# EXERCISE GOAL
Swap "chart" for "graph" everywhere in the lines below, change nothing else, and leave the pictures out of your answer.

====== SUPPLIED DATA

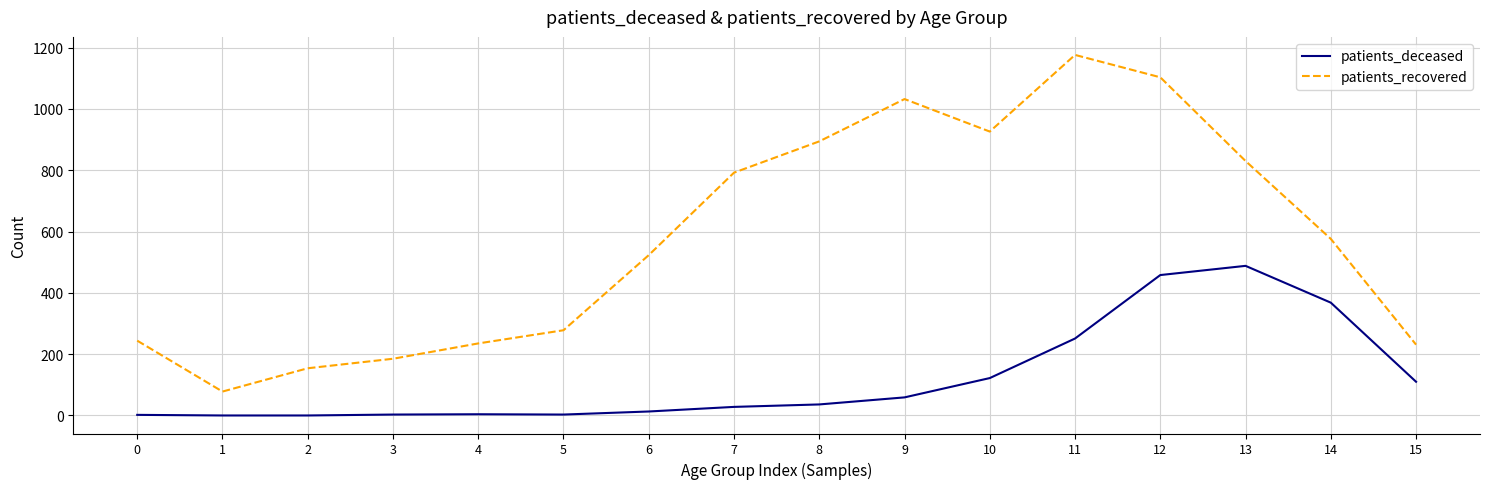

How many lines are shown in the chart?

2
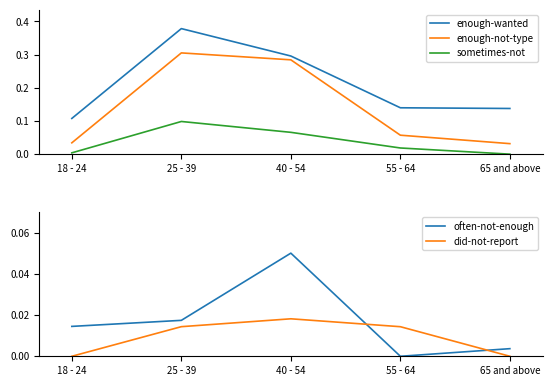

At which label does enough-wanted reach its peak?

25 - 39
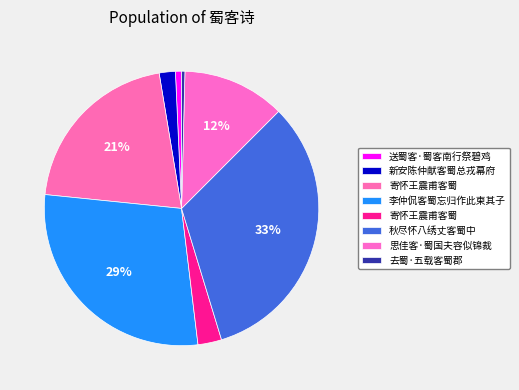

How many segments does this pie chart have?

8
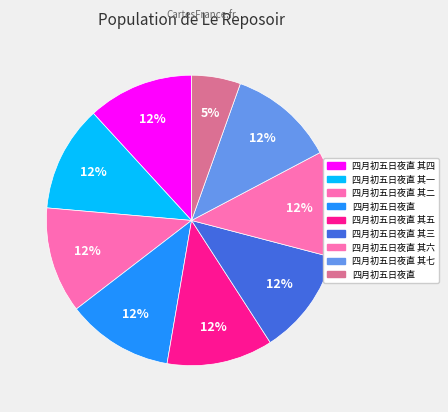

Count the number of slices in the pie.

9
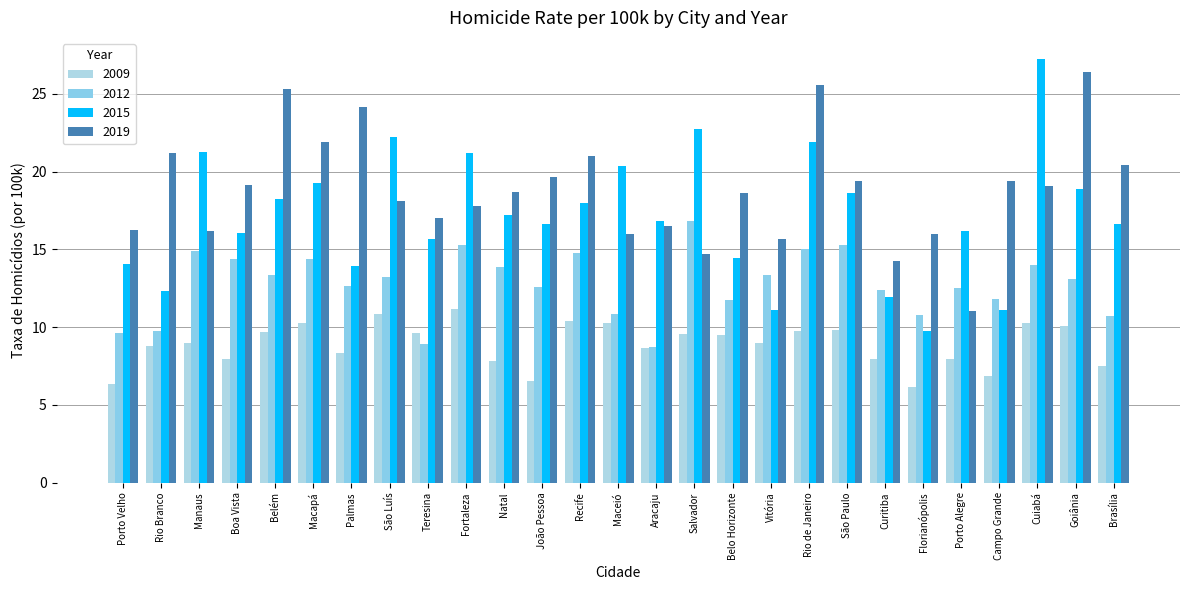

What is the difference between the 2009 values at São Luís and Palmas?

2.5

============

# THE COMPLETED TASK
How many lines are shown in the graph?

2

At which label does enough-wanted reach its peak?

25 - 39

How many segments does this pie graph have?

8

Count the number of slices in the pie.

9

What is the difference between the 2009 values at São Luís and Palmas?

2.5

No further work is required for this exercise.